Declaration du Syndicat National des Journalistes du Cameroun (SNJC) à l'occasion de la célébration de la journée internationale de la liberté de presse le 03 mai 2003

Au moment où la communauté internationale fête la journée internationale de la liberté de presse, le Syndicat National des Journalistes du Cameroun (SNJC) porte à l'attention de l'opinion nationale et internationale et du gouvernement camerounais la situation sociale préoccupante des journalistes camerounais qui, au plan social, évoluent encore dans un " désert juridique ".

Ainsi, en l'absence d'une convention collective des journalistes au Cameroun ou d'une législation quelconque régissant les conditions de vie et de travail des journalistes - contrairement à tous les pays " du même niveau " comme la Côte d'Ivoire et du Sénégal -, les entreprises de presse évoluent en marge du code du travail en vigueur, au grand dam du journaliste, travailleur au noir très souvent mal payé, non assuré, qui apparaît dès lors comme l'un des employés les plus méprisés de l'échiquier.

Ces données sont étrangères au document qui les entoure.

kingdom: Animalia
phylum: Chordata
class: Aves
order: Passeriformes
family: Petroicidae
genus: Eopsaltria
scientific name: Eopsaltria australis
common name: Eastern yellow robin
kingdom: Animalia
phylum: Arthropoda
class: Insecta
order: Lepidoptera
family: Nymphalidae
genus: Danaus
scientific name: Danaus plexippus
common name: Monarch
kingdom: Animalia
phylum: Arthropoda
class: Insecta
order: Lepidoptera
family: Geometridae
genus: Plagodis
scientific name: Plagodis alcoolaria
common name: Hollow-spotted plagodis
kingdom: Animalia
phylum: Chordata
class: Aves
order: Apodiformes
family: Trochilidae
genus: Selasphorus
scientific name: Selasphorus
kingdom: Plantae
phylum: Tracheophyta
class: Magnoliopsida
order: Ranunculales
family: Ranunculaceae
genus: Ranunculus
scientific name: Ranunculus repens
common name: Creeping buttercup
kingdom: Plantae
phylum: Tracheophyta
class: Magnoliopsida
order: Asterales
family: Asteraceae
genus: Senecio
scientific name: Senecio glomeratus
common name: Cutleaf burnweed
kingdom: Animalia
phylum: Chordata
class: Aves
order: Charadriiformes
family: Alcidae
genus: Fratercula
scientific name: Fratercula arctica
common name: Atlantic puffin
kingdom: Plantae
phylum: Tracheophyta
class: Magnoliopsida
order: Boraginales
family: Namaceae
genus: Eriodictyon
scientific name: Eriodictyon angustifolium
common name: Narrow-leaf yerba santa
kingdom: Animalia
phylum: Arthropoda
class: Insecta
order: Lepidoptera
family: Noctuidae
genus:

" En résumé, explique à ce sujet un rapport du SNJC adressé à la Fédération internationale des Journalistes (Fij) décrivant la situation, aucune loi relative aux rapports patrons/employés n'y est, à ce jour, respectée : " c'est un monde à part ". L'institution du contrat de travail y est galvaudée. Il n'en existe pas souvent ou presque. C'est également le cas d'institutions obligatoires comme les bulletins de salaires, les congés annuels, la couverture sociale et la retraite. Les autres dispositions légales relatives aux accidents de travail, aux maladies professionnelles et autres risques du métier sont ignorés. Il en est de même de l'observation du temps hebdomadaire du travail, de la rémunération du travail de nuit ou de la récupération des week-ends et jours fériés.

La presse camerounaise se montre peu favorable à toute organisation moderne du travail. La formation professionnelle continue, connue sous d'autres cieux, est réservée au bon vouloir du directeur de publication qui, à défaut de proposer les mieux servants de ses employés, se forme lui-même à tous les coups bien que n'ayant pas d'apport réel dans les colonnes. Comités d'entreprises, représentants syndicaux et délégués du personnel sont méconnus. On risque le licenciement en faisant le syndicaliste.

Dans cette presse, des pratiques anti-journalistiques se sont instaurées pour arrondir les fins de mois. C'est le cas du gombo et du " journalisme du Hilton " ou de la " Rue Mermoz " qui naissent des conditions de vie et de travail misérables dans la centaine de titres que compte la presse locale (entre janvier 1991 et juin 1993) (...).

Le gombo, phénomène fort célèbre au Cameroun, réputé pour sa corruption, est une pratique consistant pour un informateur voulant manipuler l'opinion en sa faveur, à devenir, contre de ridicules subsides, un commanditaire de la publication d'une information qui ne sera pas recoupée pour les besoins de la cause. Le phénomène [consacre en fait] une forme de mendicité du journaliste. "

Le SNJC est d'autant plus inquiet de l'omerta qui, depuis des années, entoure la condition angoissante du journaliste camerounais, dont les répercussions sur la qualité de son travail et son indépendance sont pourtant évidentes.

Après la suppression de la censure administrative au Cameroun, le gouvernement n'est intervenu dans l'activité de la presse indépendante que pour fiscaliser ses substantielles recettes publicitaires, abandonnant à leur sort les journalistes qui ne peuvent envisager de prendre leur retraite dans ce métier parce qu'ils ne sont pas, pour l'essentiel, immatriculés à la Caisse nationale de prévoyance sociale (Cnps), la caisse de retraite et de sécurité sociale locale.

Le SNJC considère cet état de chose comme une entrave très grave à la liberté de la presse au Cameroun, au postulat de l'indépendance du journaliste et à son devenir ; il prend à témoins à cet effet l'opinion nationale et internationale.

Conscient de la sollicitude habituelle de la communauté internationale et nationale sur toutes les questions relatives à la liberté de la presse, le SNJC en appelle, en ce jour mémorable, à une action urgente en vue de la mise en oeuvre d'un véritable cadre législatif et réglementaire - en l'occurrence, une convention collective des journalistes - pour régir les rapports éditeurs/journalistes de la presse camerounaise.